D. Medical Care and Retaliation Claims

Plaintiff's claims against the defendants noted to have personal involvement in this action will be permitted to proceed, as Plaintiff has alleged facts indicating that these defendants were aware of his medical problems and deliberately indifferent to them, causing his condition to deteriorate.

The Eighth Amendment proscription against cruel and unusual punishment requires that prison officials provide inmates with adequate medical care. See Estelle v. Gamble, 429 U.S. 97, 103-04 (1976). In order to set forth a cognizable claim for a violation of his right to adequate medical care, an inmate must allege a serious medical need and behavior on the part of prison officials that constitutes deliberate indifference to that need. See id. at 106.
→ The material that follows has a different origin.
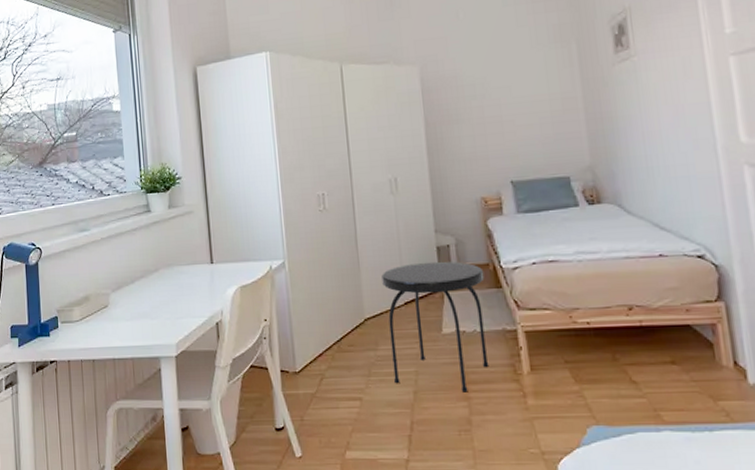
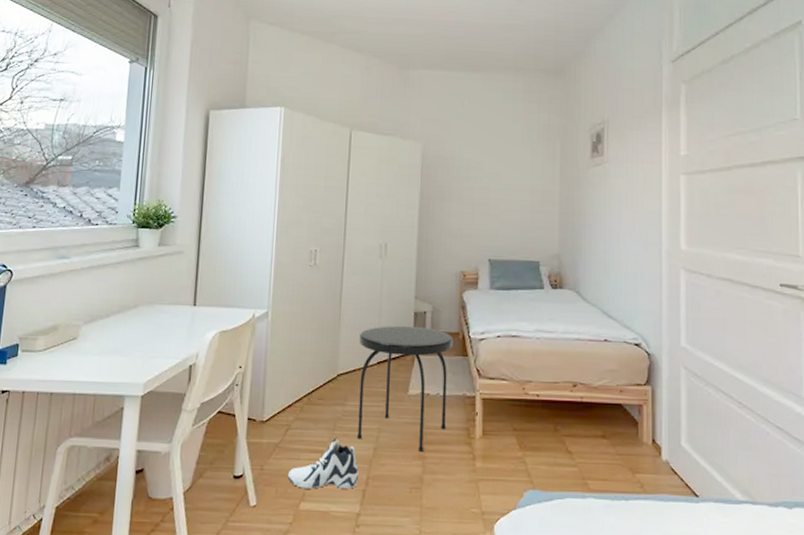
sneaker: none [328,383,402,437] -> present [287,437,359,489]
To satisfy the first prong of the Estelle inquiry, the inmate must allege facts indicating that his medical needs are serious. "Because society does not expect that prisoners will have unqualified access to health care, deliberate indifference to medical needs amounts to an Eighth Amendment violation only if those needs are 'serious.'" Hudson v. McMillian, 503 U.S. 1, 9 (1992). Serious medical needs include those that have been diagnosed by a physician as requiring treatment or that are so obvious that a lay person would recognize the necessity for a doctor's attention, and those conditions which, if untreated, would result in lifelong handicap or permanent loss. See Monmouth County Correctional Institutional Inmates v. Lanzaro, 834 F.2d 326, 347 (3d Cir. 1987).

The second element of the Estelle test requires an inmate to show that prison officials acted with deliberate indifference to his serious medical need. "Deliberate indifference" is more than mere malpractice or negligence; it is a state of mind equivalent to reckless disregard of a known risk of harm. See Farmer v. Brennan, 511 U.S. 825, 837-38 (1994). Furthermore, a prisoner's subjective dissatisfaction with his medical care does not in itself indicate deliberate indifference. See Andrews v. Camden County, 95 F. Supp.2d 217, 228 (D.N.J. 2000); Peterson v. Davis, 551 F. Supp. 137, 145 (D. Md. 1982), aff'd, 729 F.2d 1453 (4th Cir. 1984). Similarly, "mere disagreements over medical judgment do not state Eighth Amendment claims." White v. Napoleon, 897 F.2d 103, 110 (3d Cir. 1990). "Courts will disavow any attempt to second-guess the propriety or adequacy of a particular course of treatment... [which] remains a question of sound professional judgment." Inmates of Allegheny County Jail v. Pierce, 612 F.2d 754, 762 (3d Cir. 1979) (internal quotation and citation omitted).

Nonetheless, "[w]here prison authorities deny reasonable requests for medical treatment, however, and such denial exposes the inmate 'to undue suffering or the threat of tangible residual injury,' deliberate indifference is manifest. Similarly, where 'knowledge of the need for medical care [is accompanied by the]... intentional refusal to provide that care,' the deliberate indifference standard has been met." Monmouth County Corr. Inst. Inmates v. Lanzaro, 834 F.2d at 346 (citations omitted).

In the instant case, Plaintiff has alleged sufficient facts for his medical care and retaliation claims*fn1 to proceed past sua sponte screening. These defendants will be ordered to answer these claims.


Based on the foregoing, Plaintiff's claims against certain defendants, as outlined in this Opinion, will proceed. However, all other defendants will be dismissed, without prejudice.

An appropriate Order accompanies this Opinion.